*Document understanding data:*
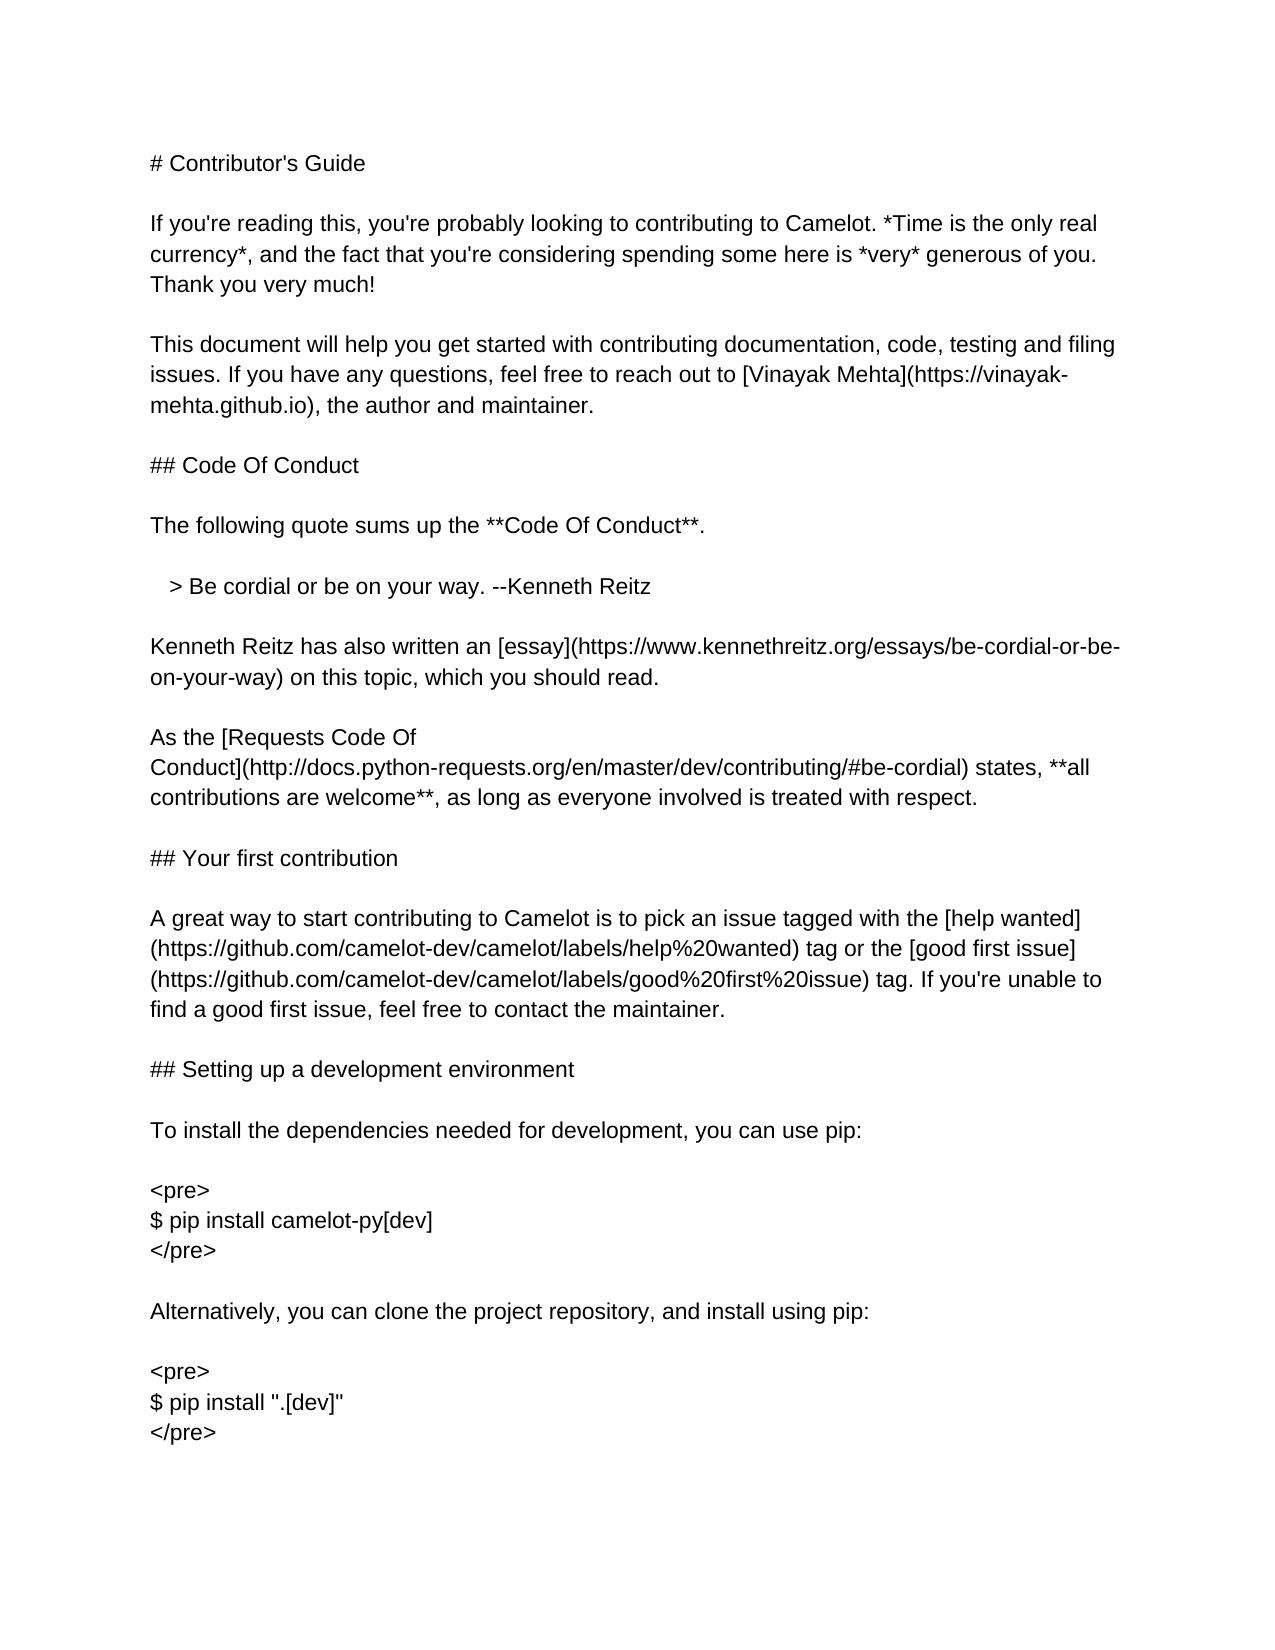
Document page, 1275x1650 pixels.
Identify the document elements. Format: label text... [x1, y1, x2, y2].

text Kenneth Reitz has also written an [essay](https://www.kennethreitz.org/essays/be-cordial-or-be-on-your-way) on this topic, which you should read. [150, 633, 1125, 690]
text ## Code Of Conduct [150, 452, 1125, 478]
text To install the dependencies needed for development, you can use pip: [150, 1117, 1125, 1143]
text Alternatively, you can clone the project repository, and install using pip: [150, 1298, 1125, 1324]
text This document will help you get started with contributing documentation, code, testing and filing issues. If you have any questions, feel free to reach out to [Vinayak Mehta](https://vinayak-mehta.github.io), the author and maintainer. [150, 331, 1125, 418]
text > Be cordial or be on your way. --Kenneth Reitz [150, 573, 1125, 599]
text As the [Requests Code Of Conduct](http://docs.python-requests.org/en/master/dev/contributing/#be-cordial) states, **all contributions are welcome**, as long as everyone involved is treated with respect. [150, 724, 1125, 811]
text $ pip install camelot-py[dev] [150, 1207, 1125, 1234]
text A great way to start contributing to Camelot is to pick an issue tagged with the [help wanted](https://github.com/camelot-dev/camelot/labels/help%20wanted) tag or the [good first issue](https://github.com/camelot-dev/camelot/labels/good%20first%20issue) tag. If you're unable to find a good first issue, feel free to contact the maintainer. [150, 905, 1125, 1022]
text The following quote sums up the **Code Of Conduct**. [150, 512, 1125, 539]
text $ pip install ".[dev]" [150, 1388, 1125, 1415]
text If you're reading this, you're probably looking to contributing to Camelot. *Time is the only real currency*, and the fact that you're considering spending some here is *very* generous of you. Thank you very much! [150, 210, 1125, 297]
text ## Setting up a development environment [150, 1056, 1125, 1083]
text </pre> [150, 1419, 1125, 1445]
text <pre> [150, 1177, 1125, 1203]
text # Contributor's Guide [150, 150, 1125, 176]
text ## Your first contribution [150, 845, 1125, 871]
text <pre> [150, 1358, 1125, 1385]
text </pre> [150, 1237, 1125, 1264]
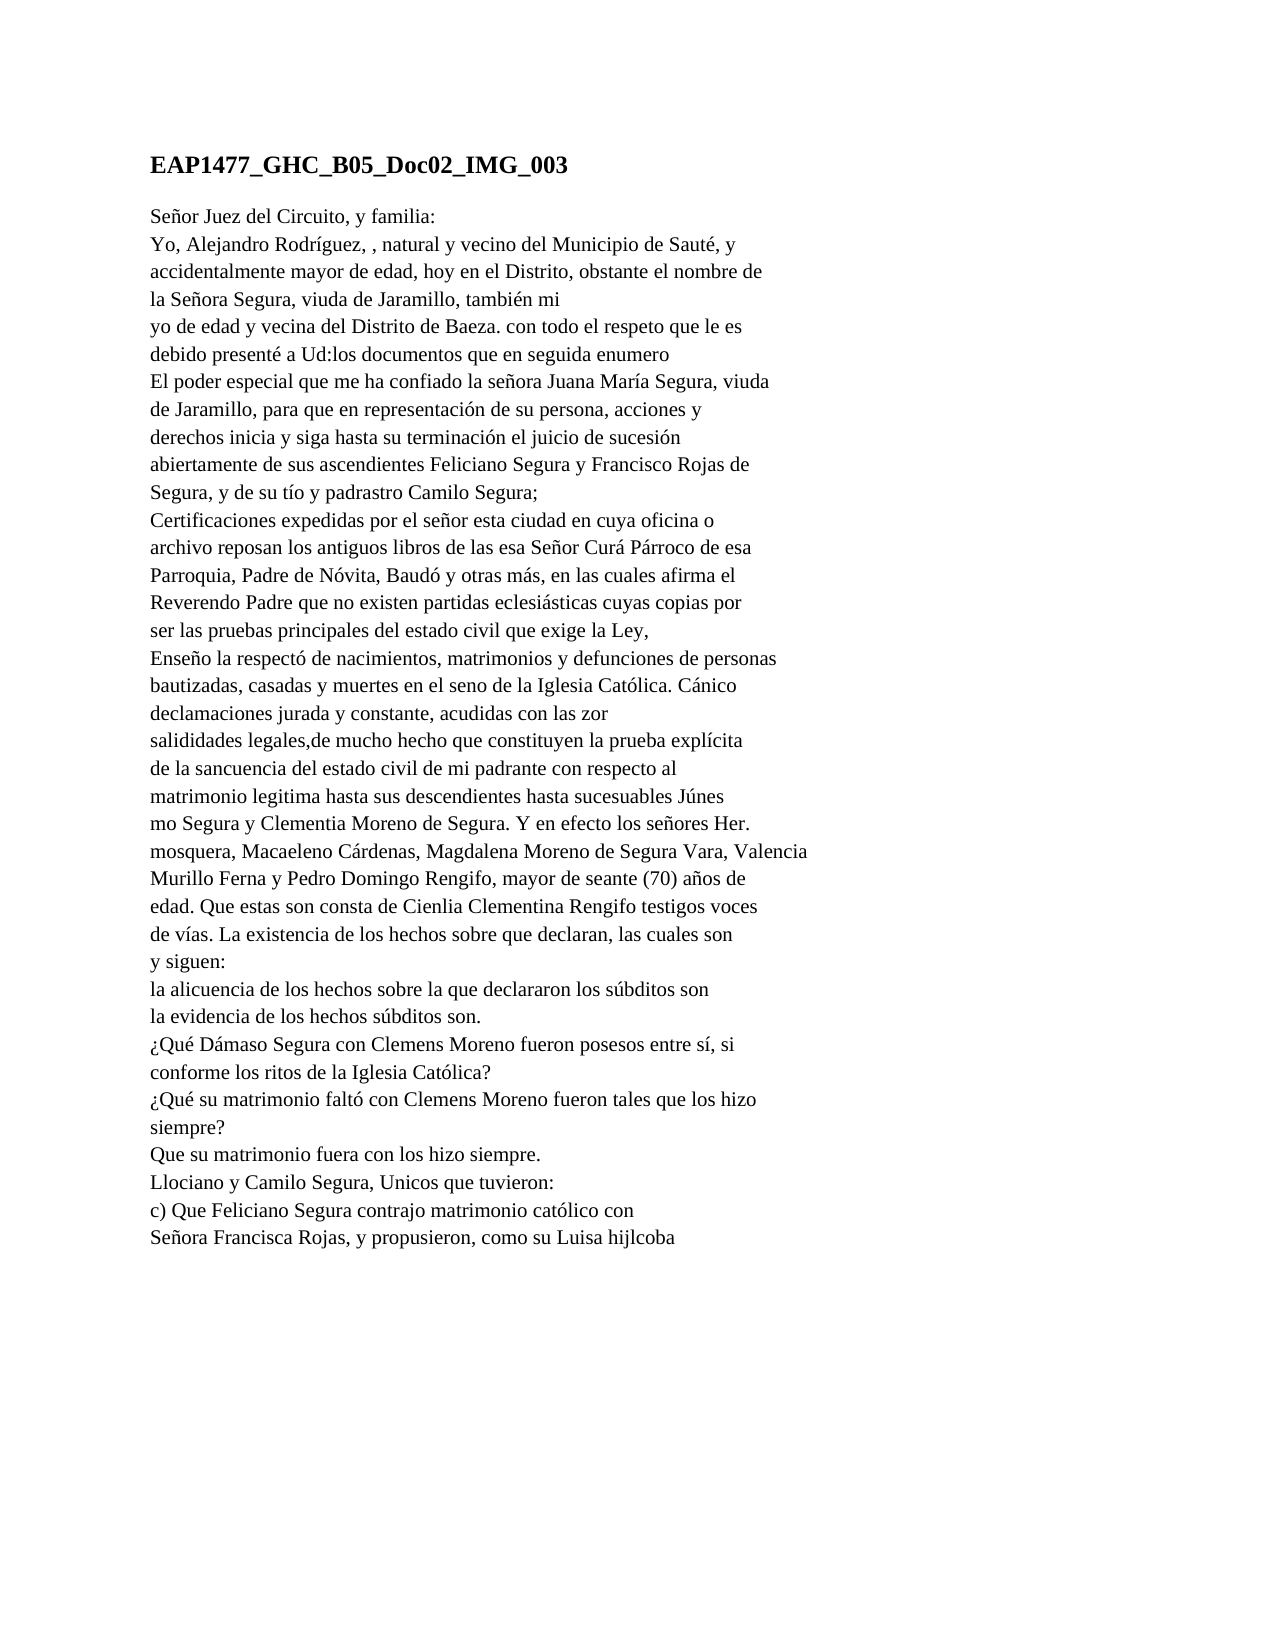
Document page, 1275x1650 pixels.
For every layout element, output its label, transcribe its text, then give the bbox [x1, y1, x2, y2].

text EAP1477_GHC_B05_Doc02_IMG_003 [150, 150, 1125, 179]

*Activity:* Check each line of these records for the string "Kenneth" and state only how many lines have it.

*Response box:* 2